## Exercise details
Look through the records, and whenever a line includes the word "pour", copy it.

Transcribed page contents
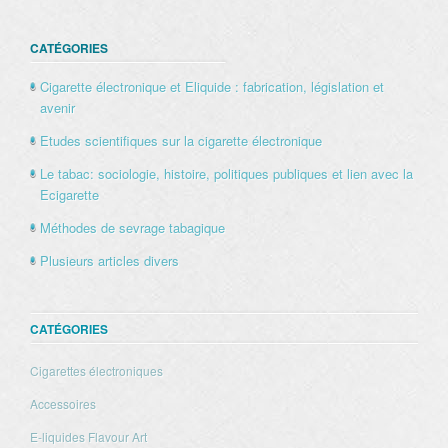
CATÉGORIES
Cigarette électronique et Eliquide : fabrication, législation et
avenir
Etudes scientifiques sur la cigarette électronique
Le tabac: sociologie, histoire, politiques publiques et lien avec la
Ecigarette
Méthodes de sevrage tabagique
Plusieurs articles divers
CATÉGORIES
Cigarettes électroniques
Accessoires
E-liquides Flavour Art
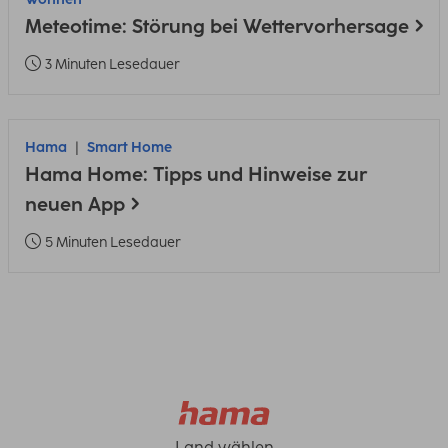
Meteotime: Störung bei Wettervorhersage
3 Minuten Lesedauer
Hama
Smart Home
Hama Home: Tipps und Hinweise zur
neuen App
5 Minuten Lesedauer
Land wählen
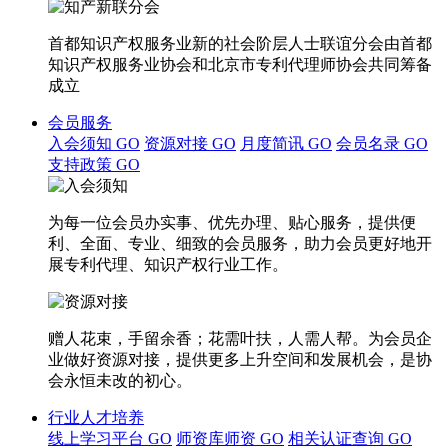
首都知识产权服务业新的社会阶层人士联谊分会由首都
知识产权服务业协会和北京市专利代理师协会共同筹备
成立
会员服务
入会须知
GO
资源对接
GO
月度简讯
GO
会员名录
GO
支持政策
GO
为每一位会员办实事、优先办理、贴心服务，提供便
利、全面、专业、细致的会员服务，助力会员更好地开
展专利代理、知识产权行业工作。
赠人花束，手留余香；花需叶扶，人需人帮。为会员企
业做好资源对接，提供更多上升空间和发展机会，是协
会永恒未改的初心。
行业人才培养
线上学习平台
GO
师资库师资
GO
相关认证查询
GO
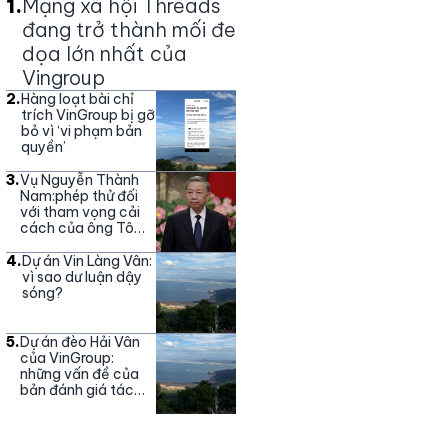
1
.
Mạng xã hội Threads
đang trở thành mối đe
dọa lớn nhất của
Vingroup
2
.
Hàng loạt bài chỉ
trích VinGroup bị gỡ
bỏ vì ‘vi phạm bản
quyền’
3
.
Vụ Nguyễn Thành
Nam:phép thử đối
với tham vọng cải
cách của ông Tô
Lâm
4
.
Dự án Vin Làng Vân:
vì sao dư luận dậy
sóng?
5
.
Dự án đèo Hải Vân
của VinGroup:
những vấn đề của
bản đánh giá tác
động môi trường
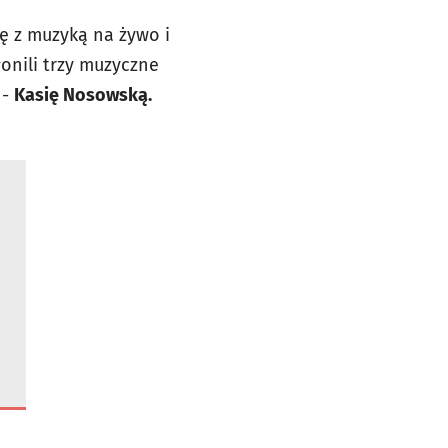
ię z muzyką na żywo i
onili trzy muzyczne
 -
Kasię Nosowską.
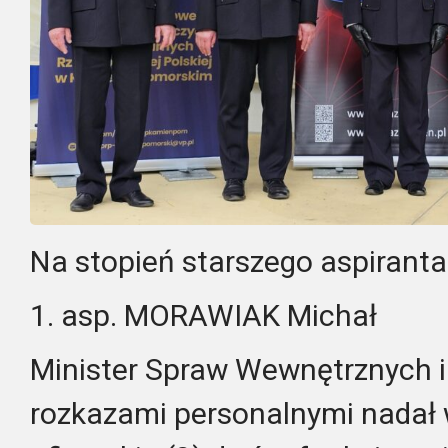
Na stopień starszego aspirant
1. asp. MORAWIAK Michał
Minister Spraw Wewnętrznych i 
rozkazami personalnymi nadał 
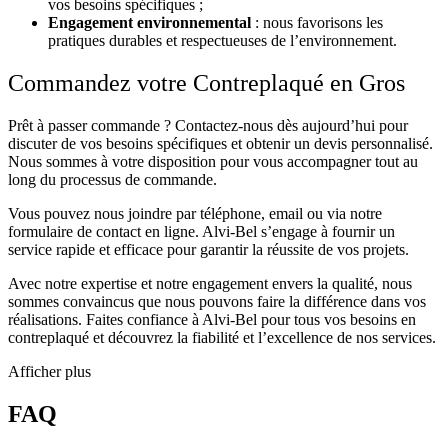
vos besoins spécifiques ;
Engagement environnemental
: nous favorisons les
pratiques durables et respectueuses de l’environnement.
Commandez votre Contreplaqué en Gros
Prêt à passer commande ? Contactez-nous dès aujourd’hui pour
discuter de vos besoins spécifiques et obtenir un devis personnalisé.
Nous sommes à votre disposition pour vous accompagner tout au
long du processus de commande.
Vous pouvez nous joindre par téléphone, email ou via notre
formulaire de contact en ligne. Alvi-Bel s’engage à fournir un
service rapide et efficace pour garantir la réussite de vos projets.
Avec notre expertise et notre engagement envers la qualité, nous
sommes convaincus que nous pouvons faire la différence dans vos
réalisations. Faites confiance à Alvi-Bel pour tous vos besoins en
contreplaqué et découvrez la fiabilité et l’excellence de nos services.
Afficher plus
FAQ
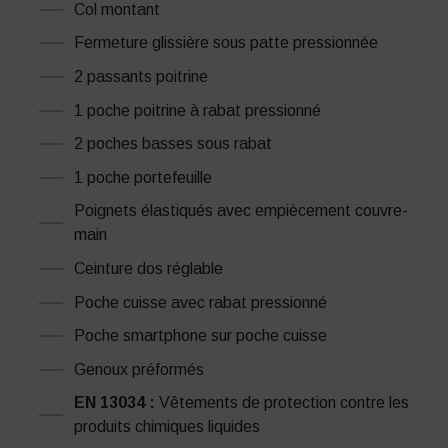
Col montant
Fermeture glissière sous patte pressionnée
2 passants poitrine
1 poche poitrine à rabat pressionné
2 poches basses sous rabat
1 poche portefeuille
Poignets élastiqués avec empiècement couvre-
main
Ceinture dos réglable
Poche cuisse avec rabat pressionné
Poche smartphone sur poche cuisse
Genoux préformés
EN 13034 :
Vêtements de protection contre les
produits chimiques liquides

* * *

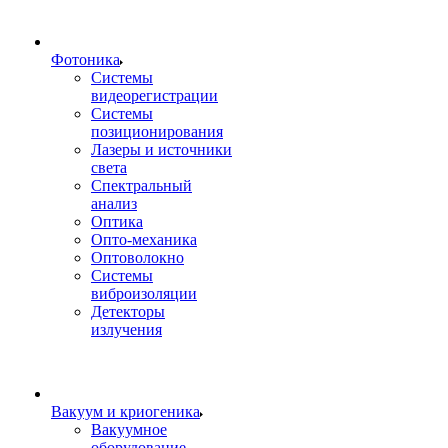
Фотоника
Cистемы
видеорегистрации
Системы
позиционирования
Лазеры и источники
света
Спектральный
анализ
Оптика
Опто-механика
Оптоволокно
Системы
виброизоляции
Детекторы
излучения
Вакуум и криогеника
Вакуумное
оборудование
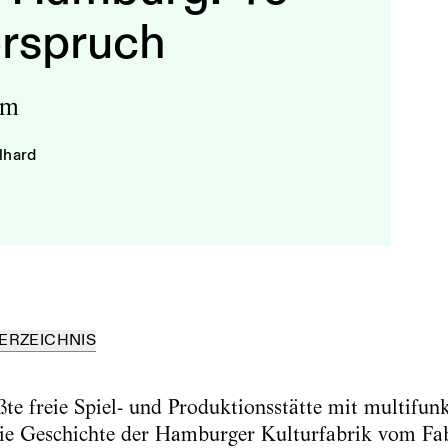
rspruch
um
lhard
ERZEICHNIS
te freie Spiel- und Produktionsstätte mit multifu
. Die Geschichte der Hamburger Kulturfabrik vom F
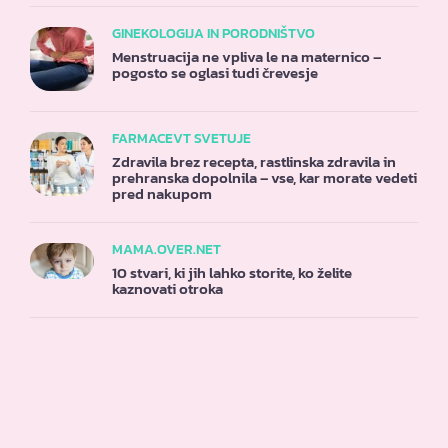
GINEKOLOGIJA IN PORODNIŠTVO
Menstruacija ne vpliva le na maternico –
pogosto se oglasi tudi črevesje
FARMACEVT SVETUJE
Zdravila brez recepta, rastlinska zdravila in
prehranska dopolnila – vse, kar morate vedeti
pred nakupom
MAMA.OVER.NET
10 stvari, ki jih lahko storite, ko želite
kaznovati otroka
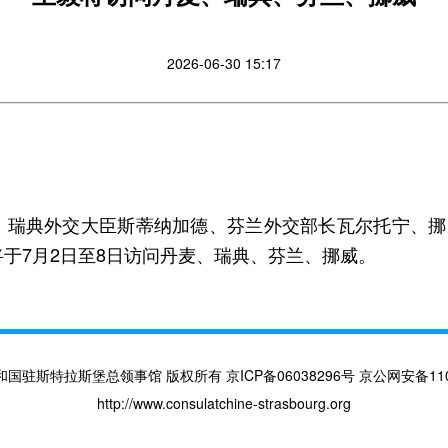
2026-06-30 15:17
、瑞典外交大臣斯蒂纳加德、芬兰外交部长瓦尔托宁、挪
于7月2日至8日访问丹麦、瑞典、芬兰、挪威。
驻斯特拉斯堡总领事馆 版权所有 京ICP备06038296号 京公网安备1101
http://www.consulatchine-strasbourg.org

## Solution
Prêt à passer commande ? Contactez-nous dès aujourd’hui pour
Nous sommes à votre disposition pour vous accompagner tout au
service rapide et efficace pour garantir la réussite de vos projets.
réalisations. Faites confiance à Alvi-Bel pour tous vos besoins en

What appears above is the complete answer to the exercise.